- [Die Aufgabe]
Beantworten Sie anhand des Textes über Welser-Mösts Schubert-Einspielung die folgenden Fragen:
(a) Welches Amt hatte Welser-Möst laut Text lange inne?
(b) Welche Sinfonie erhält unter seinem Dirigat eine fast klassische Ausgewogenheit?
(c) Worauf verzichtet die Interpretation bewusst?

- [Text zur Analyse]
# # #

Der österreichische Dirigent Franz Welser-Möst hat sich mit einer neuen Einspielung von Franz Schuberts Sinfonien einen Namen gemacht. Seine Interpretation zeichnet sich durch eine bemerkenswerte Übersicht und gepflegte Manieren aus, die dem oft als emotional und dramatisch empfundenen Werk eine neue Dimension verleihen.
Ein Meister der Klarheit
Welser-Möst, langjähriger Musikdirektor der Wiener Staatsoper, legt bei dieser Aufnahme besonderen Wert auf strukturelle Transparenz. Statt sich in romantischer Schwelgerei zu verlieren, betont er die architektonischen Linien der Kompositionen. Dies zeigt sich besonders in der Großen C-Dur-Sinfonie, die unter seinem Dirigat eine fast klassische Ausgewogenheit erhält.
Zurückhaltung als Stärke
Die Interpretation verzichtet bewusst auf extreme dynamische Ausschläge. Welser-Möst setzt stattdessen auf eine kultivierte Klangkultur, die jedes Detail hörbar macht. Die Streicher spielen mit feiner Artikulation, die Bläser fügen sich nahtlos ein. Diese Zurückhaltung mag manche Hörer überraschen, die Schuberts Musik mit leidenschaftlicher Intensität verbinden.
Doch genau hier liegt die Stärke dieser Einspielung: Sie zeigt einen Schubert, der nicht nur Gefühl, sondern auch Verstand ist. Welser-Möst gelingt es, die innere Spannung der Werke durch präzise Phrasierung und kluge Tempowahl zu entfalten, ohne je ins Pathetische abzugleiten.

# # #

- [Gegebene Angaben]
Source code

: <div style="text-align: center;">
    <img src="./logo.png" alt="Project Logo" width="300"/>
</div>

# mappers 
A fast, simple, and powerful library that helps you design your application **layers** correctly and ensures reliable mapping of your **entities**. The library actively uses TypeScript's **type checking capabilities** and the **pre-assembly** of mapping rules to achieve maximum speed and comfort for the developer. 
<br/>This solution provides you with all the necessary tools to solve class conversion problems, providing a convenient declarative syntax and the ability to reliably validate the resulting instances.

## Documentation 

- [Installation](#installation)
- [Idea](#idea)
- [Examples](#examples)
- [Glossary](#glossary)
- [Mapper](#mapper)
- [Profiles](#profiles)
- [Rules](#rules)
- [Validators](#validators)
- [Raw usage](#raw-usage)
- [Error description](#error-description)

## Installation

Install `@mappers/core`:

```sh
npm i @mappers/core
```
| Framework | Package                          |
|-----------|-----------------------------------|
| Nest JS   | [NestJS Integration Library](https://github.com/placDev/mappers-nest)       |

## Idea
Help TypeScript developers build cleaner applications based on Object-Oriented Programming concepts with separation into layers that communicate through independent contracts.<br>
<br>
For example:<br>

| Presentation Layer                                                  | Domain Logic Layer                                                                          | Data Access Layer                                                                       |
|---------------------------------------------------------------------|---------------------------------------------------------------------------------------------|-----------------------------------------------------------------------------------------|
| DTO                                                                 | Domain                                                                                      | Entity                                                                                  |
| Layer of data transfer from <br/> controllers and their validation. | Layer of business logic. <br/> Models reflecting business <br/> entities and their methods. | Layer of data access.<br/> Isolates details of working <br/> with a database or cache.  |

# # #

- [Die Lösung]
(a) Er war langjähriger Musikdirektor der Wiener Staatsoper.
(b) Die Große C-Dur-Sinfonie.
(c) Auf extreme dynamische Ausschläge.